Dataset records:
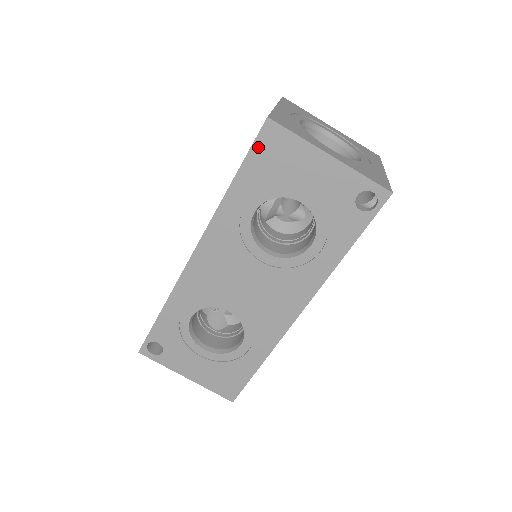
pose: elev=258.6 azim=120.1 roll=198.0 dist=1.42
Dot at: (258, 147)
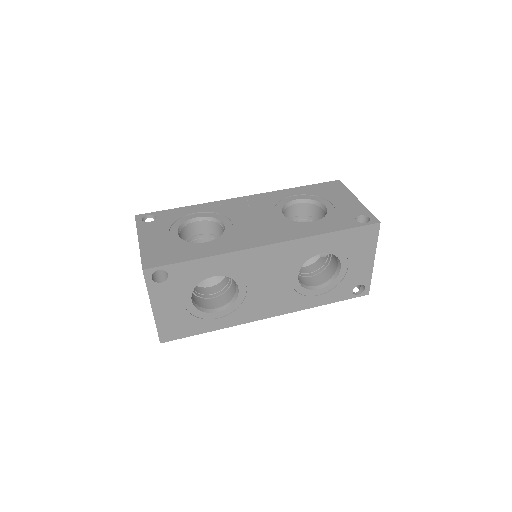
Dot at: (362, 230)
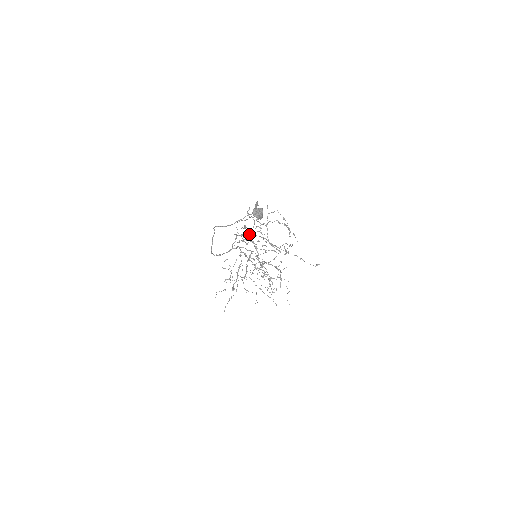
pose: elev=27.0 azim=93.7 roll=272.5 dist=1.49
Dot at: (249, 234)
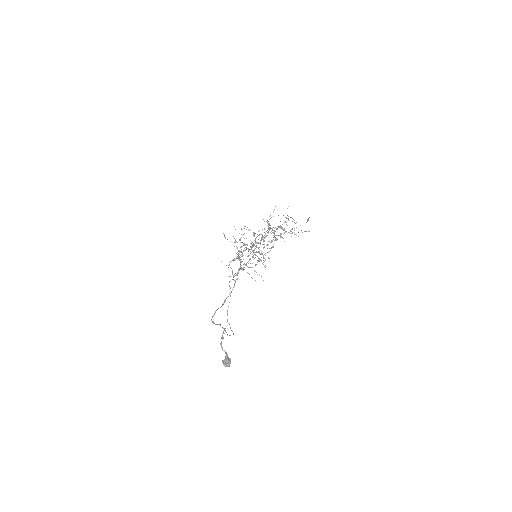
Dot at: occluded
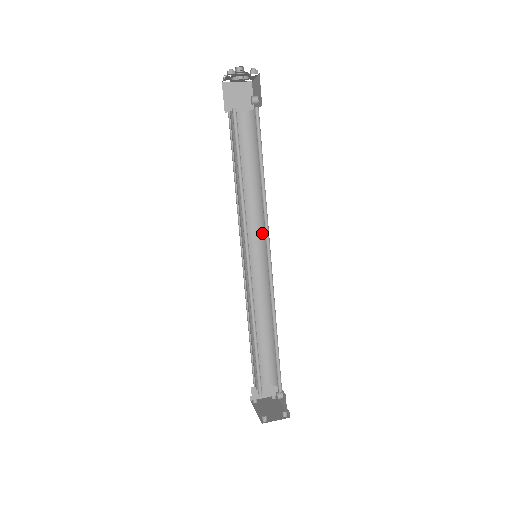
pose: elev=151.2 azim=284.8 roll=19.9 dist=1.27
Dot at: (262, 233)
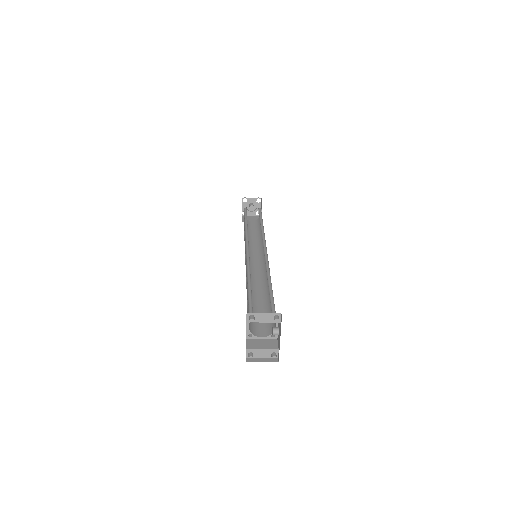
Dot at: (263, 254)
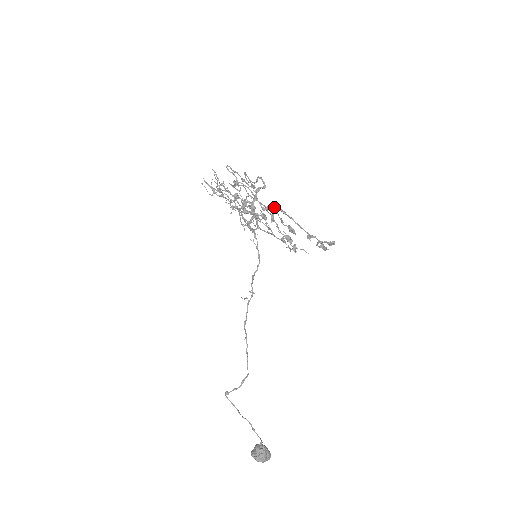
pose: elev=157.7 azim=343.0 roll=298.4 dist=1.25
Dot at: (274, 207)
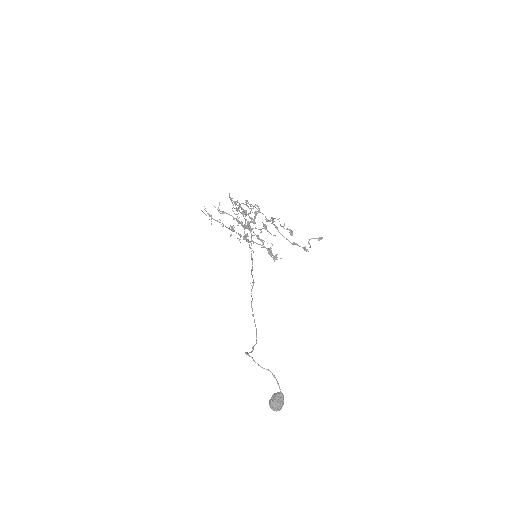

Direction: Report every line of the material that contains the word "roll", copying each one in full.

The solution:
pose: elev=258.6 azim=120.1 roll=198.0 dist=1.42
pose: elev=27.0 azim=93.7 roll=272.5 dist=1.49
pose: elev=151.2 azim=284.8 roll=19.9 dist=1.27
pose: elev=157.7 azim=343.0 roll=298.4 dist=1.25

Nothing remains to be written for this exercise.